Records shown
____

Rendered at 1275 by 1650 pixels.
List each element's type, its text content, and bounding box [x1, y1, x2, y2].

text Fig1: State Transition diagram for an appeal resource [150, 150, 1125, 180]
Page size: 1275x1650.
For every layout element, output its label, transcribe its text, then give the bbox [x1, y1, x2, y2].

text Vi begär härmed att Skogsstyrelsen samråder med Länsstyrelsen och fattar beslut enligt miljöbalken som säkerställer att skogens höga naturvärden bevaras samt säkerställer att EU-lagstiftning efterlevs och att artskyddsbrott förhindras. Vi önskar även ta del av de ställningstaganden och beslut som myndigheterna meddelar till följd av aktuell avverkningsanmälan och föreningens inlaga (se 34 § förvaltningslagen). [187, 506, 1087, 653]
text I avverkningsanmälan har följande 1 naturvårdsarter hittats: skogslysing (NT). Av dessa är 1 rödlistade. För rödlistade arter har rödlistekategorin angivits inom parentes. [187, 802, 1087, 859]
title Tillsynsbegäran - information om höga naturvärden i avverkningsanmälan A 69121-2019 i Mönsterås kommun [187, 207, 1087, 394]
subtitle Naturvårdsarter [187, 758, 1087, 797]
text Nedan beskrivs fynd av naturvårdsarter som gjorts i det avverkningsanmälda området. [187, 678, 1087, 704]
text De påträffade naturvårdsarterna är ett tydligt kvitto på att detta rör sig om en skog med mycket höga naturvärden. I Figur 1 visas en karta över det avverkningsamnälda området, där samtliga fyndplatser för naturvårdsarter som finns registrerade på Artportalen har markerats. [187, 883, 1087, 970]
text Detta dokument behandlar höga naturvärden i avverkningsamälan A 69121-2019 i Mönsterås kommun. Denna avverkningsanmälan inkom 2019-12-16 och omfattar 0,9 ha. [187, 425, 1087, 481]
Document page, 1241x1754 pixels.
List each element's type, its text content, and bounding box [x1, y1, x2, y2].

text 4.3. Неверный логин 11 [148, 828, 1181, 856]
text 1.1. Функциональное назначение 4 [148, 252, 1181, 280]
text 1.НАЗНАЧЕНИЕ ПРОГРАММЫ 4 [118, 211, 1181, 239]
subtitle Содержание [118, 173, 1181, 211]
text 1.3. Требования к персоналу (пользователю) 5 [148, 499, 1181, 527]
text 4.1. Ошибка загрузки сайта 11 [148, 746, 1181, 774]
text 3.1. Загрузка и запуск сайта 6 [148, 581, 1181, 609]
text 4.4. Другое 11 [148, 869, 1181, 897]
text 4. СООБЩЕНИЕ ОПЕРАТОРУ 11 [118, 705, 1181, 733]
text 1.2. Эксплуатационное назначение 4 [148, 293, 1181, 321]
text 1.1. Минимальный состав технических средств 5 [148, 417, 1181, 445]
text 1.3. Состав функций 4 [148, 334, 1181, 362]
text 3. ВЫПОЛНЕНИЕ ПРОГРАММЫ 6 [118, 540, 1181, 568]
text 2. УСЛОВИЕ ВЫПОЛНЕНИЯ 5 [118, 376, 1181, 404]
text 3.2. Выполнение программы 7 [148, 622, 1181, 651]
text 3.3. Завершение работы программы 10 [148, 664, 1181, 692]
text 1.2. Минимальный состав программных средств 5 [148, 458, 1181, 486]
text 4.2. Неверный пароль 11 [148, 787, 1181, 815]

____

Write out all of the records above exactly as they appear.

Answer to this exercise
Rendered at 1275 by 1650 pixels.
List each element's type, its text content, and bounding box [x1, y1, x2, y2].

text Fig1: State Transition diagram for an appeal resource [150, 150, 1125, 180]
Page size: 1275x1650.
For every layout element, output its label, transcribe its text, then give the bbox [x1, y1, x2, y2].

text Vi begär härmed att Skogsstyrelsen samråder med Länsstyrelsen och fattar beslut enligt miljöbalken som säkerställer att skogens höga naturvärden bevaras samt säkerställer att EU-lagstiftning efterlevs och att artskyddsbrott förhindras. Vi önskar även ta del av de ställningstaganden och beslut som myndigheterna meddelar till följd av aktuell avverkningsanmälan och föreningens inlaga (se 34 § förvaltningslagen). [187, 506, 1087, 653]
text I avverkningsanmälan har följande 1 naturvårdsarter hittats: skogslysing (NT). Av dessa är 1 rödlistade. För rödlistade arter har rödlistekategorin angivits inom parentes. [187, 802, 1087, 859]
title Tillsynsbegäran - information om höga naturvärden i avverkningsanmälan A 69121-2019 i Mönsterås kommun [187, 207, 1087, 394]
subtitle Naturvårdsarter [187, 758, 1087, 797]
text Nedan beskrivs fynd av naturvårdsarter som gjorts i det avverkningsanmälda området. [187, 678, 1087, 704]
text De påträffade naturvårdsarterna är ett tydligt kvitto på att detta rör sig om en skog med mycket höga naturvärden. I Figur 1 visas en karta över det avverkningsamnälda området, där samtliga fyndplatser för naturvårdsarter som finns registrerade på Artportalen har markerats. [187, 883, 1087, 970]
text Detta dokument behandlar höga naturvärden i avverkningsamälan A 69121-2019 i Mönsterås kommun. Denna avverkningsanmälan inkom 2019-12-16 och omfattar 0,9 ha. [187, 425, 1087, 481]
Document page, 1241x1754 pixels.
List each element's type, its text content, and bounding box [x1, y1, x2, y2].

text 4.3. Неверный логин 11 [148, 828, 1181, 856]
text 1.1. Функциональное назначение 4 [148, 252, 1181, 280]
text 1.НАЗНАЧЕНИЕ ПРОГРАММЫ 4 [118, 211, 1181, 239]
subtitle Содержание [118, 173, 1181, 211]
text 1.3. Требования к персоналу (пользователю) 5 [148, 499, 1181, 527]
text 4.1. Ошибка загрузки сайта 11 [148, 746, 1181, 774]
text 3.1. Загрузка и запуск сайта 6 [148, 581, 1181, 609]
text 4.4. Другое 11 [148, 869, 1181, 897]
text 4. СООБЩЕНИЕ ОПЕРАТОРУ 11 [118, 705, 1181, 733]
text 1.2. Эксплуатационное назначение 4 [148, 293, 1181, 321]
text 1.1. Минимальный состав технических средств 5 [148, 417, 1181, 445]
text 1.3. Состав функций 4 [148, 334, 1181, 362]
text 3. ВЫПОЛНЕНИЕ ПРОГРАММЫ 6 [118, 540, 1181, 568]
text 2. УСЛОВИЕ ВЫПОЛНЕНИЯ 5 [118, 376, 1181, 404]
text 3.2. Выполнение программы 7 [148, 622, 1181, 651]
text 3.3. Завершение работы программы 10 [148, 664, 1181, 692]
text 1.2. Минимальный состав программных средств 5 [148, 458, 1181, 486]
text 4.2. Неверный пароль 11 [148, 787, 1181, 815]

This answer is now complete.